Ухожу на кухню, и, пока закипает чайник, стою, прислонясь к столу, — стараюсь придти в себя. Из-за пережитого меня мутит.
Свою чашку почти до краев заполняю крутым кипятком. Графу наливаю чай на палец выше середины чашки, разбавляю холодной водой. Поднимаю поднос с сервизом и слышу, как звякают друг о друга блюдца. Возвращаю поднос на стол. Сжимаю и разжимаю кулаки. Дышу. В этот момент и застает меня Граф.
— Вам плохо? — с такой же интонацией интересуются о погоде у человека, с которым не о чем поговорить.

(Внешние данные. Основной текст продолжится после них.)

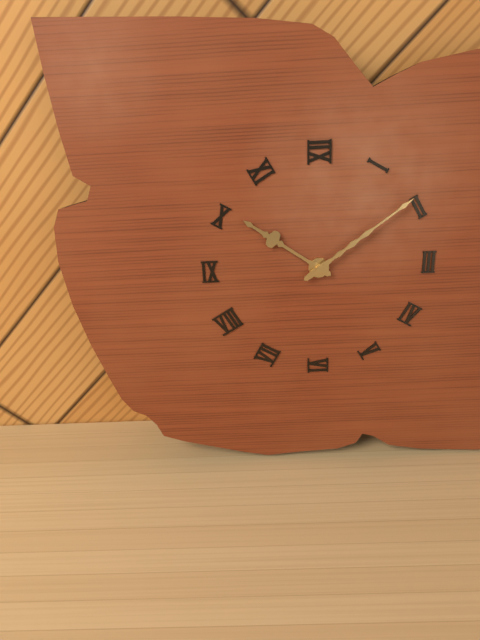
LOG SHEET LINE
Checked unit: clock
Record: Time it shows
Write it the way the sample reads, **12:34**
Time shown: **10:09**
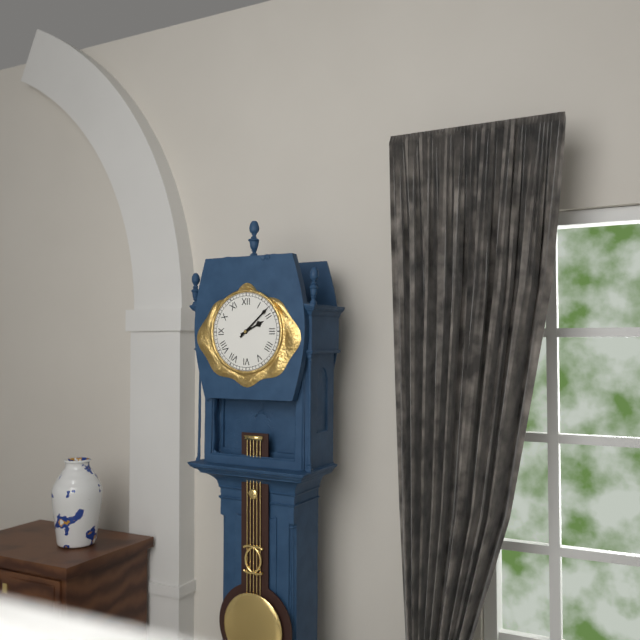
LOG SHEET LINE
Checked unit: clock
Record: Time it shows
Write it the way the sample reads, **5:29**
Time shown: **2:08**
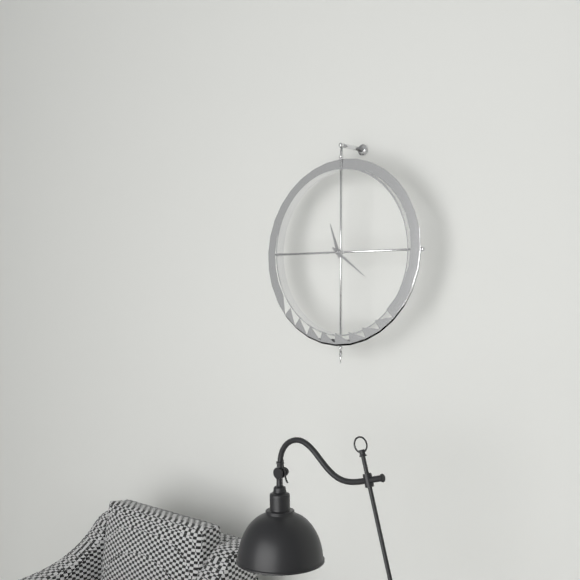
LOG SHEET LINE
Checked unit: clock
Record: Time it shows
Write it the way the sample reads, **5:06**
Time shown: **11:21**
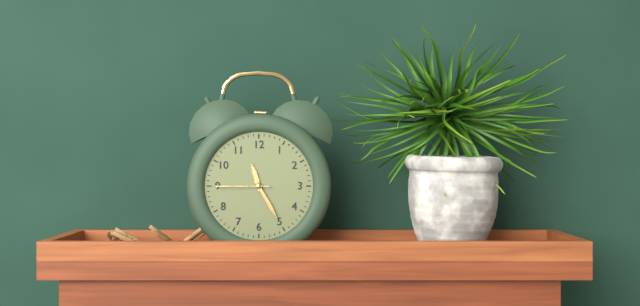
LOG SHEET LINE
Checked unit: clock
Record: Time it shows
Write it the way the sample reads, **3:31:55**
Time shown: **11:25:45**
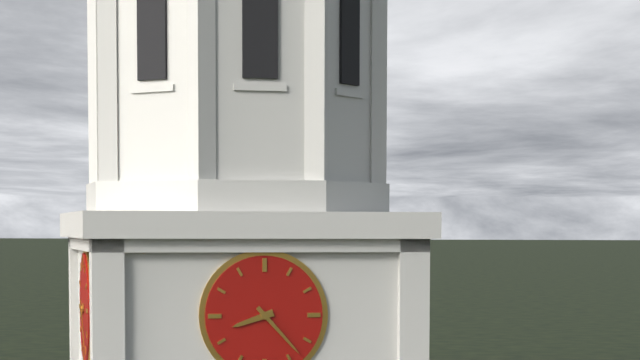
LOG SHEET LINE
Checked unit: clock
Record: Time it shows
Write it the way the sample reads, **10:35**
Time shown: **8:23**
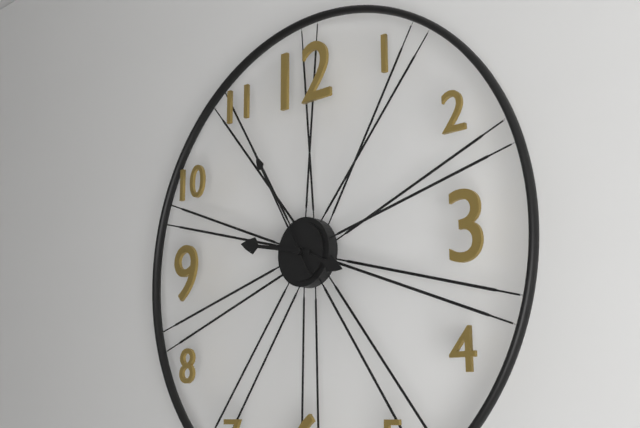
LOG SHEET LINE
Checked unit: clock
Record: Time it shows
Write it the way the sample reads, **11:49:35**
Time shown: **3:47:55**
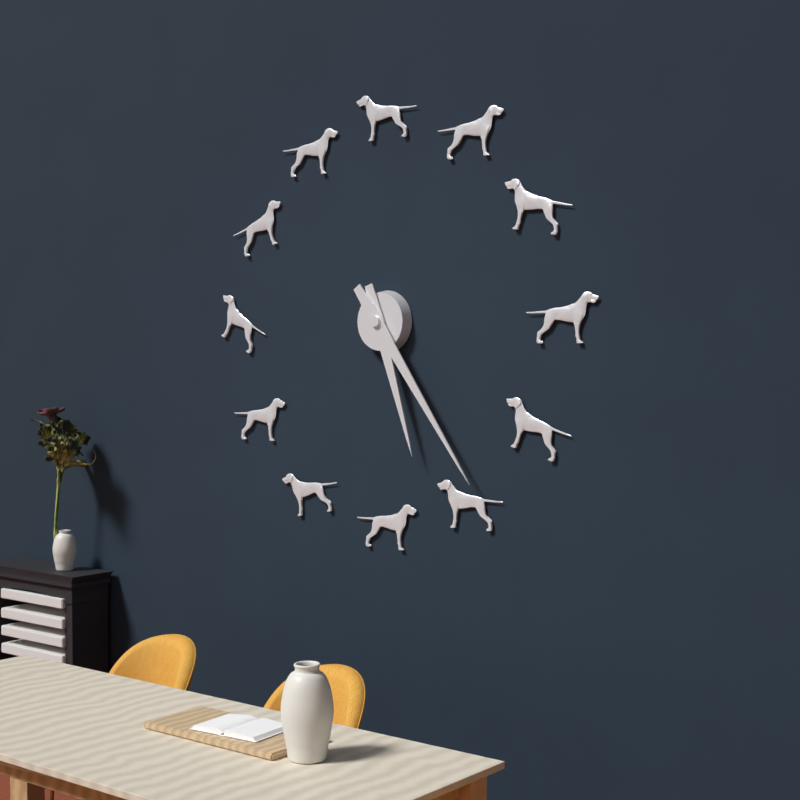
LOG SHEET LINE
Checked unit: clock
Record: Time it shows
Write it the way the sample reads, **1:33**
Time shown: **5:24**
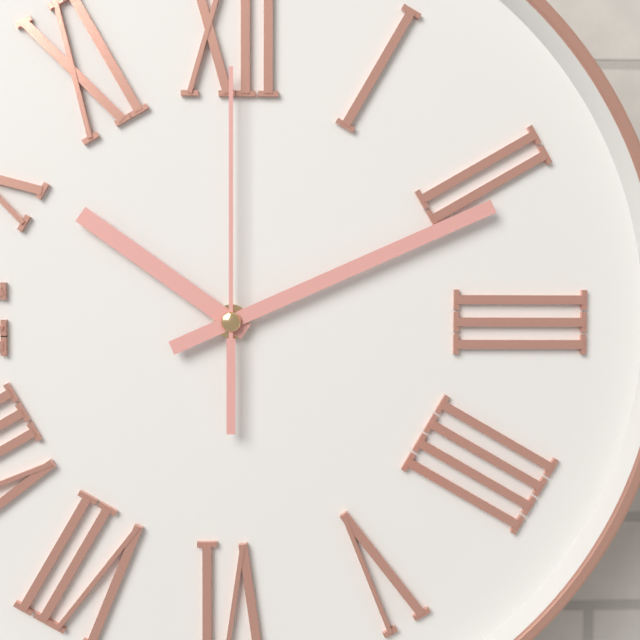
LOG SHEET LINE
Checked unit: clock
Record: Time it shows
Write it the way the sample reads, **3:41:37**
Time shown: **10:11:00**
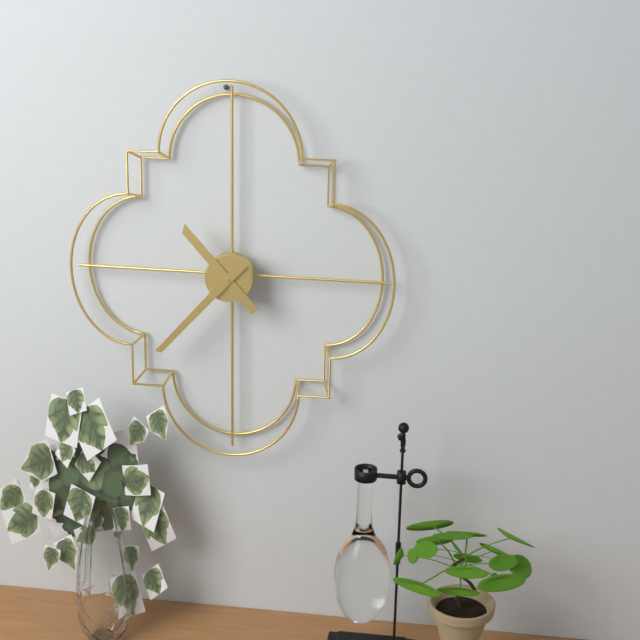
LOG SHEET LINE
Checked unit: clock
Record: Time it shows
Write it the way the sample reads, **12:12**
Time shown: **10:37**
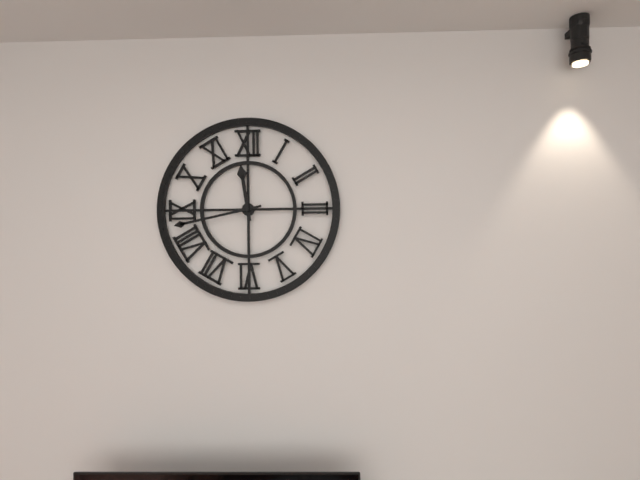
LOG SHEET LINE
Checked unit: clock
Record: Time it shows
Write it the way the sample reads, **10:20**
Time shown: **11:43**
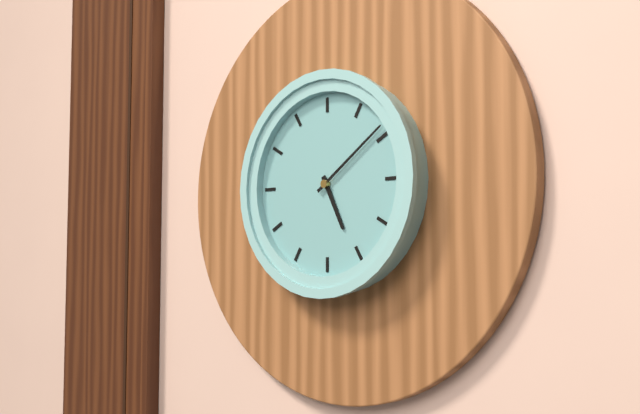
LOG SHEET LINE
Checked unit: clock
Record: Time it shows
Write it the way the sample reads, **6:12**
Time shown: **5:09**
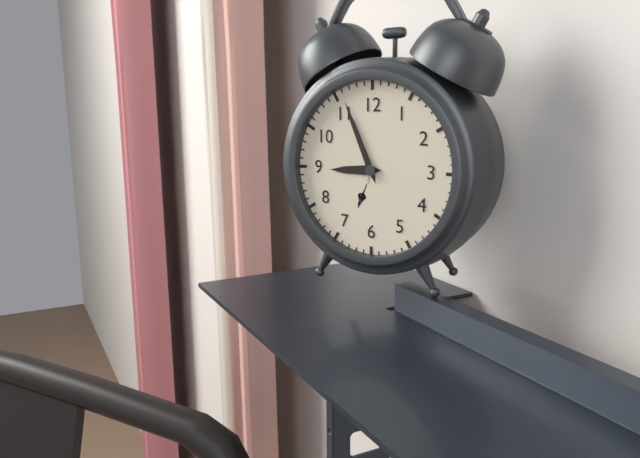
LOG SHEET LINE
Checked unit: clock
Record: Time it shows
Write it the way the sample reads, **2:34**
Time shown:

— Голова немного кружится, — отвечаю я, подавая ему на блюдце чашку с чаем.
Я уже снова в строю. Присутствие Графа невероятно меня бодрит. Как с тарзанки в ледяную воду нырнуть.
— Посмотрите на меня, — просит он, отставляя чашку на стол.
Я зацепилась мыслью о ледяную воду и поэтому не сразу понимаю, о чем просит Граф, а он не утруждается повторить — пальцами приподнимает мой подбородок. Прикосновение! Секундная паника — и я беру себя в руки. Пальцы у Графа теплые. А я думала — он весь изо льда.
— Один — голубой, второй — голубой пополам с карим? — он рассматривает мои глаза, словно приценивается к ним.
— А разве вы, писатели, не так сочиняете истории? Вплетаете в тексты свой опыт, свои переживания… Почему бы мне не вплести в историю такую деталь, как цвет моих глаз?
Вместо ответа Граф садится на чопорный стул, обтянутый черной кожей. Делает крошечный глоток из чашки — и довольно поджимает губу.
— Удобно, когда Шахерезада — еще и твоя горничная.
— Бывшая, — с нажимом повторяю я. — Приготовление чая — теперь моя милость, никак не обязанность.
— Хотите это обсудить?
Я прикусываю язык.
Да, я хочу это обсудить. Не сейчас. Потом. Когда моя история станет для Графа не просто способом развлечься и скоротать время. И произойдет это очень скоро.